Only the pictures are to be omitted; every entry beneath should otherwise be duplicated exactly.

*** Records shown ***

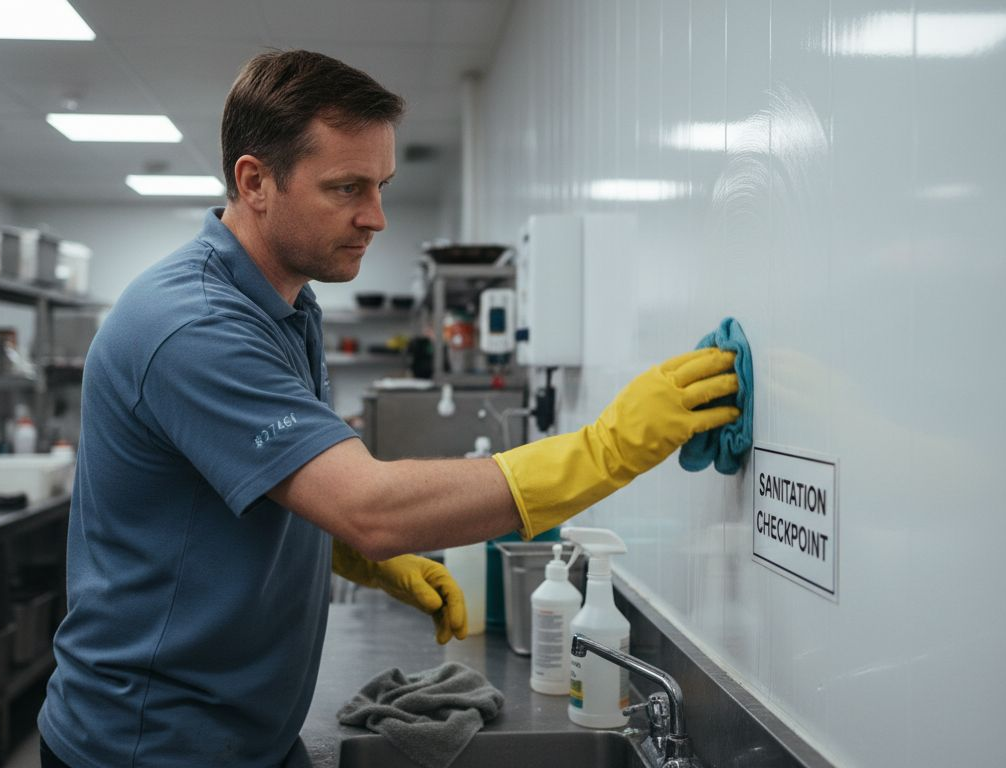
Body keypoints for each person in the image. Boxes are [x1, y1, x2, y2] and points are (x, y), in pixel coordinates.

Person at [37, 50, 739, 768]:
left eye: (380, 186)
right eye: (346, 188)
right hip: (147, 746)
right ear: (255, 182)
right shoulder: (195, 326)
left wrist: (352, 559)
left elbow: (251, 485)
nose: (374, 217)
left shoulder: (286, 306)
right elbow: (371, 508)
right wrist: (606, 448)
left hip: (243, 737)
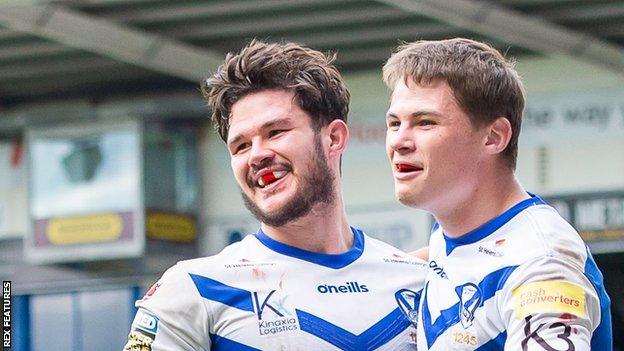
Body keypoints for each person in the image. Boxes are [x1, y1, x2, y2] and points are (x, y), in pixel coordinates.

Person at [123, 40, 427, 351]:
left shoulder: (421, 284)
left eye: (275, 132)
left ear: (333, 138)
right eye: (241, 146)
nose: (256, 155)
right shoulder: (196, 289)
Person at [383, 38, 612, 350]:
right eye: (394, 123)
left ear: (494, 137)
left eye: (425, 122)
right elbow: (461, 256)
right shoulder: (459, 229)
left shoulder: (543, 265)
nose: (399, 141)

*** End of Records shown ***

Answer space.
Body keypoints for each person in the image. Boxes are [x1, y1, x2, y2] and points are (x, y), in pixel coordinates.

Person at [37, 50, 739, 768]:
left eye: (380, 186)
right eye: (346, 188)
right hip: (147, 746)
right ear: (255, 182)
right shoulder: (195, 326)
left wrist: (352, 559)
left elbow: (251, 485)
nose: (374, 217)
left shoulder: (286, 306)
right elbow: (371, 508)
right wrist: (606, 448)
left hip: (243, 737)
Body keypoints for each person in the image. Boxes are [x1, y1, x2, y2] and points are (x, y), in pixel coordinates.

Person at [123, 40, 427, 351]:
left shoulder: (421, 284)
left eye: (275, 132)
left ear: (333, 138)
right eye: (241, 146)
nose: (256, 155)
right shoulder: (196, 289)
Person at [383, 38, 612, 350]:
right eye: (394, 123)
left ear: (494, 137)
left eye: (425, 122)
right elbow: (461, 256)
right shoulder: (459, 229)
left shoulder: (543, 265)
nose: (399, 141)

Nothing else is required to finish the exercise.